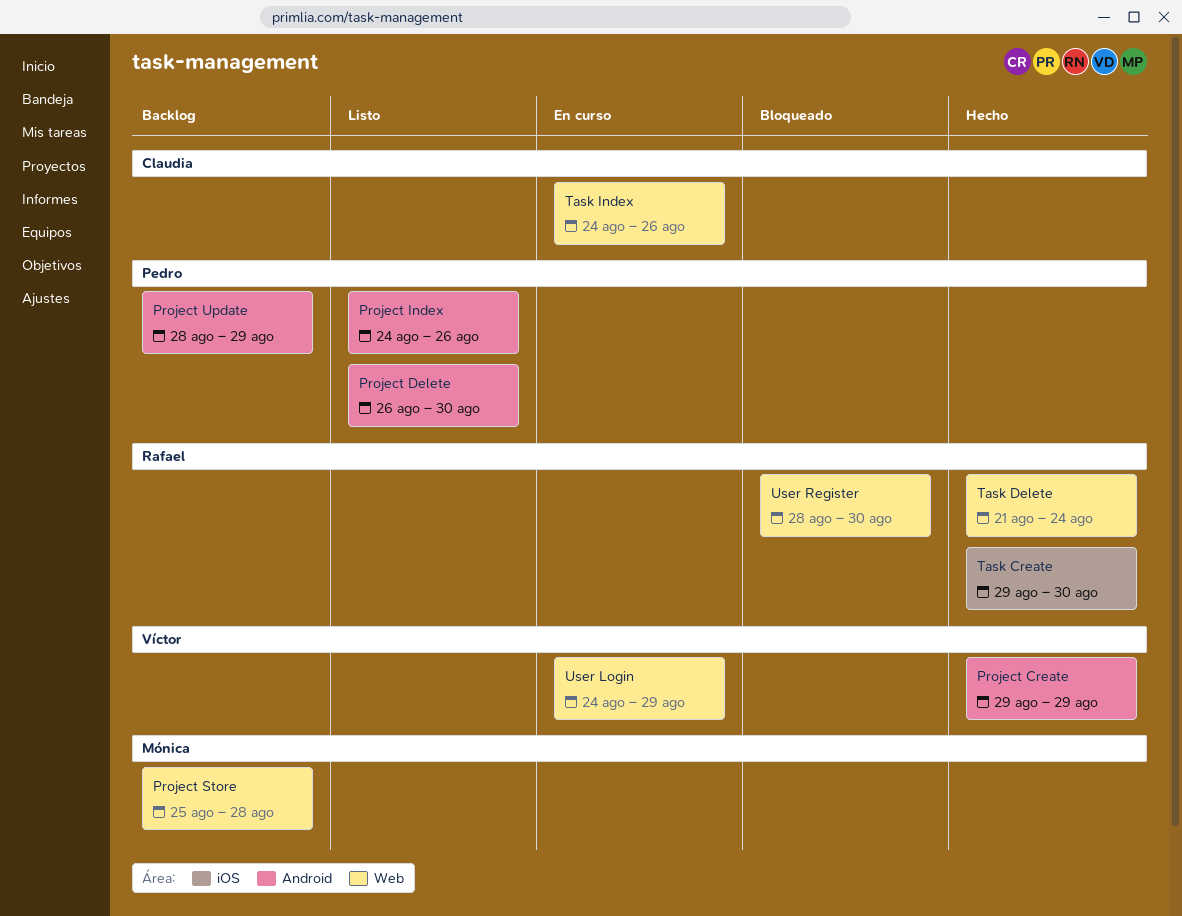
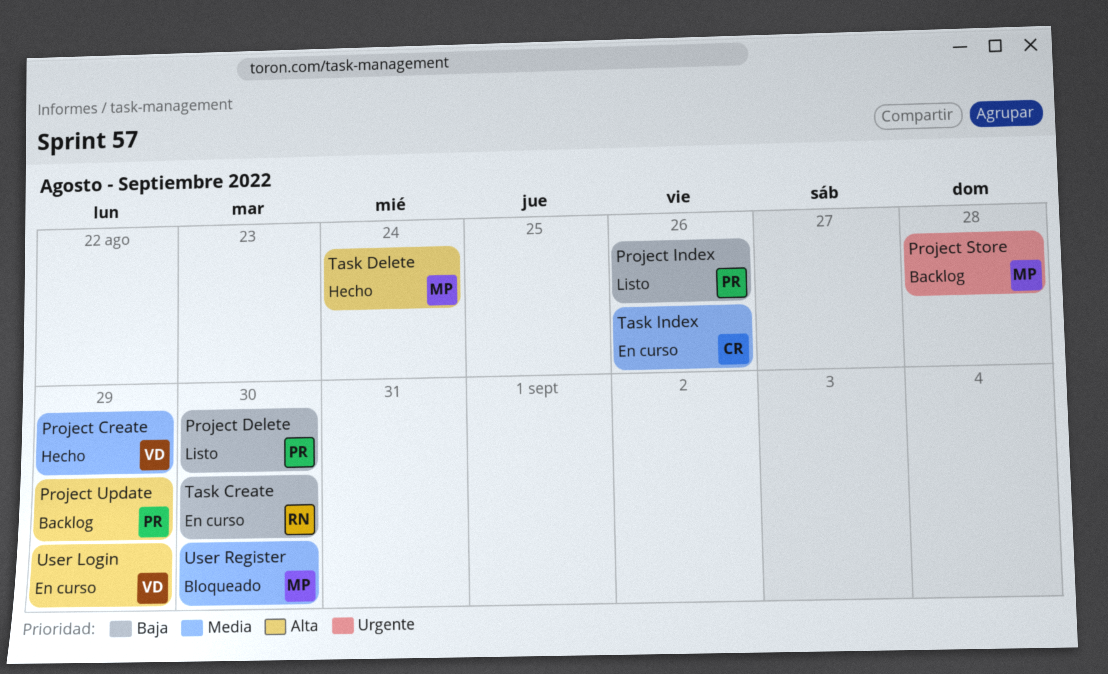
Task Create, status: Hecho -> En curso
Task Delete, owner: Rafael -> Mónica
User Register, owner: Rafael -> Mónica

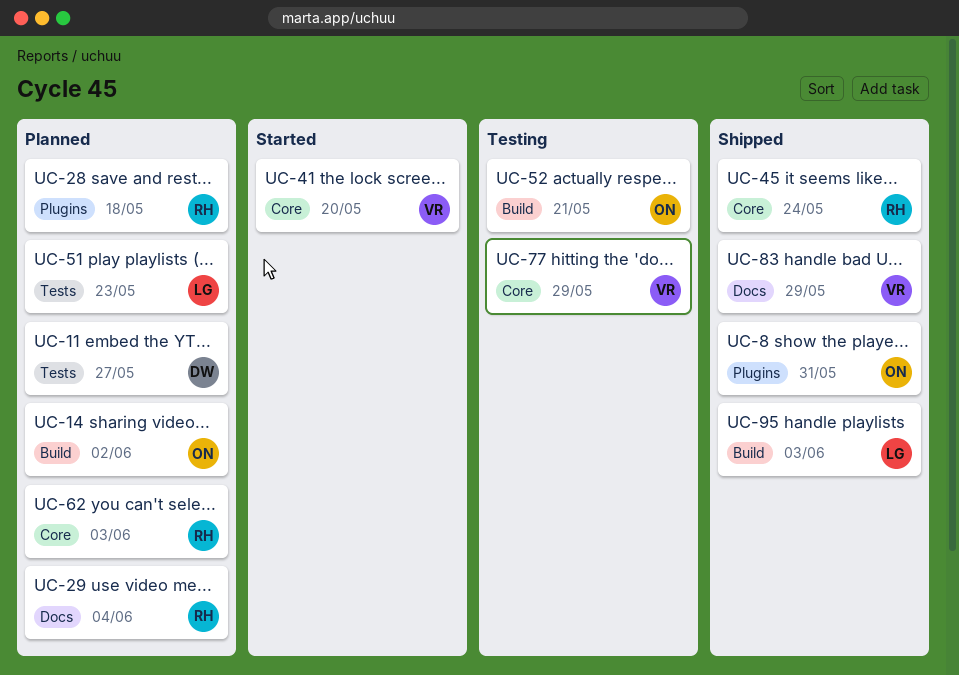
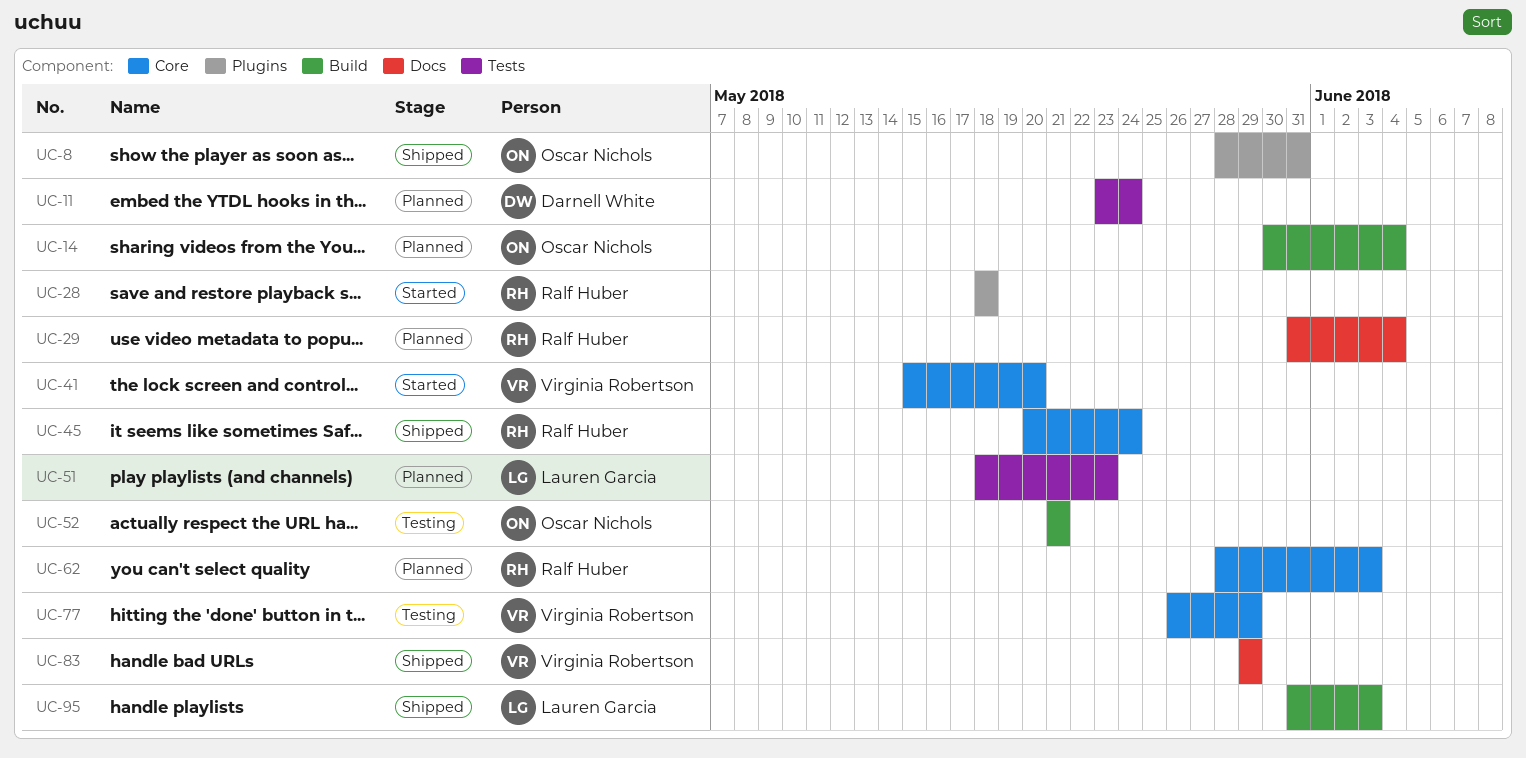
UC-11, due: May 27 -> May 24
UC-14, due: Jun 2 -> Jun 4
UC-28, status: Planned -> Started

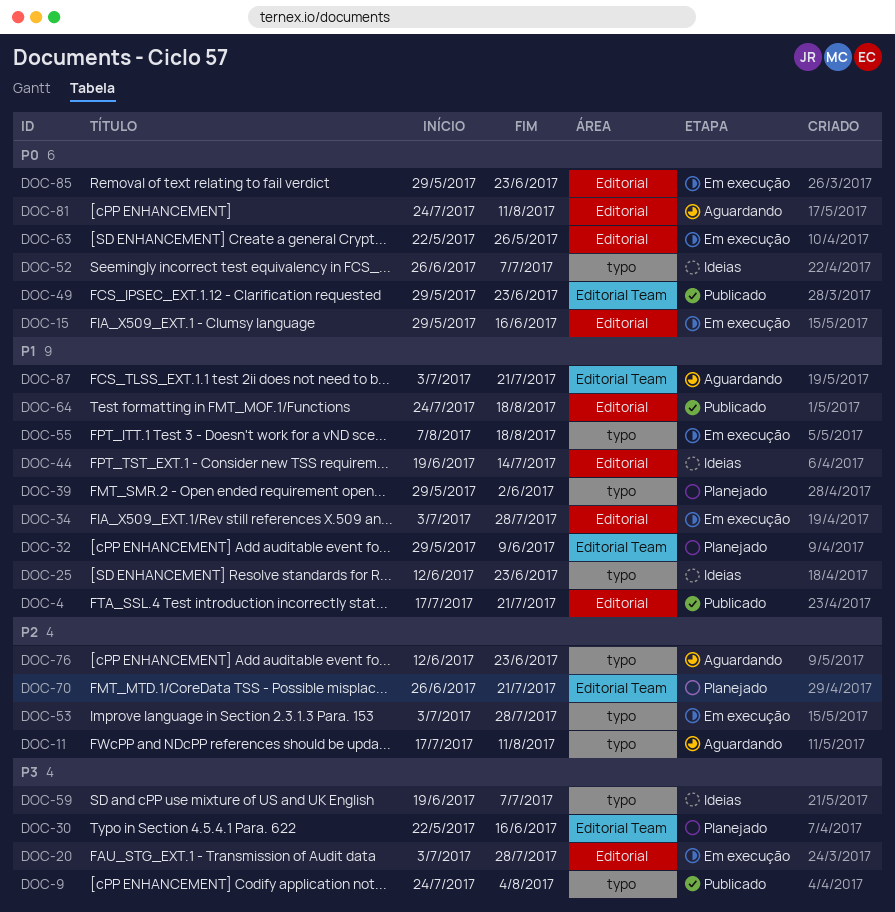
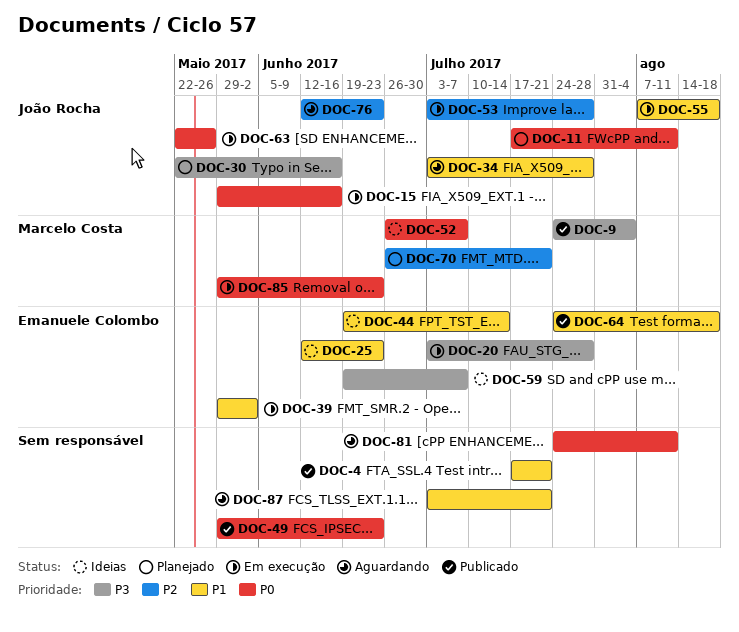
DOC-11, status: Aguardando -> Planejado
DOC-11, priority: P2 -> P0
DOC-32: present -> none
DOC-34, status: Em execução -> Aguardando
DOC-39, status: Planejado -> Em execução

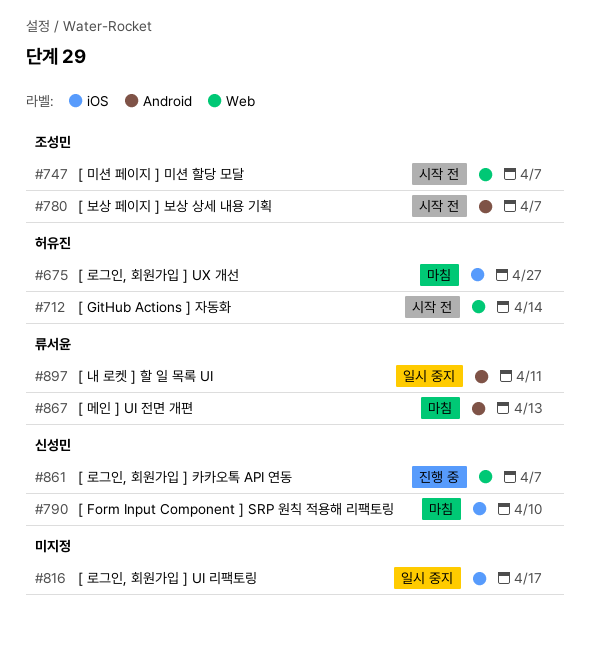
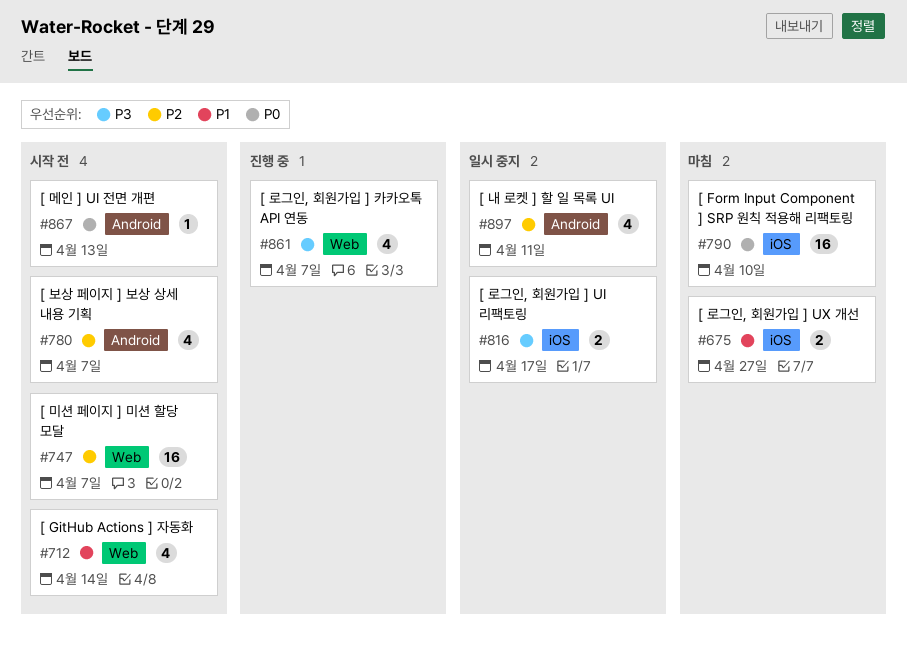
#867, status: 마침 -> 시작 전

■ ■ ■ ■ ■ ■ ■

**What is being asked**
Lines from the entries that contain the string "owner" must be found and copied.

**Written answer**
Task Delete, owner: Rafael -> Mónica
User Register, owner: Rafael -> Mónica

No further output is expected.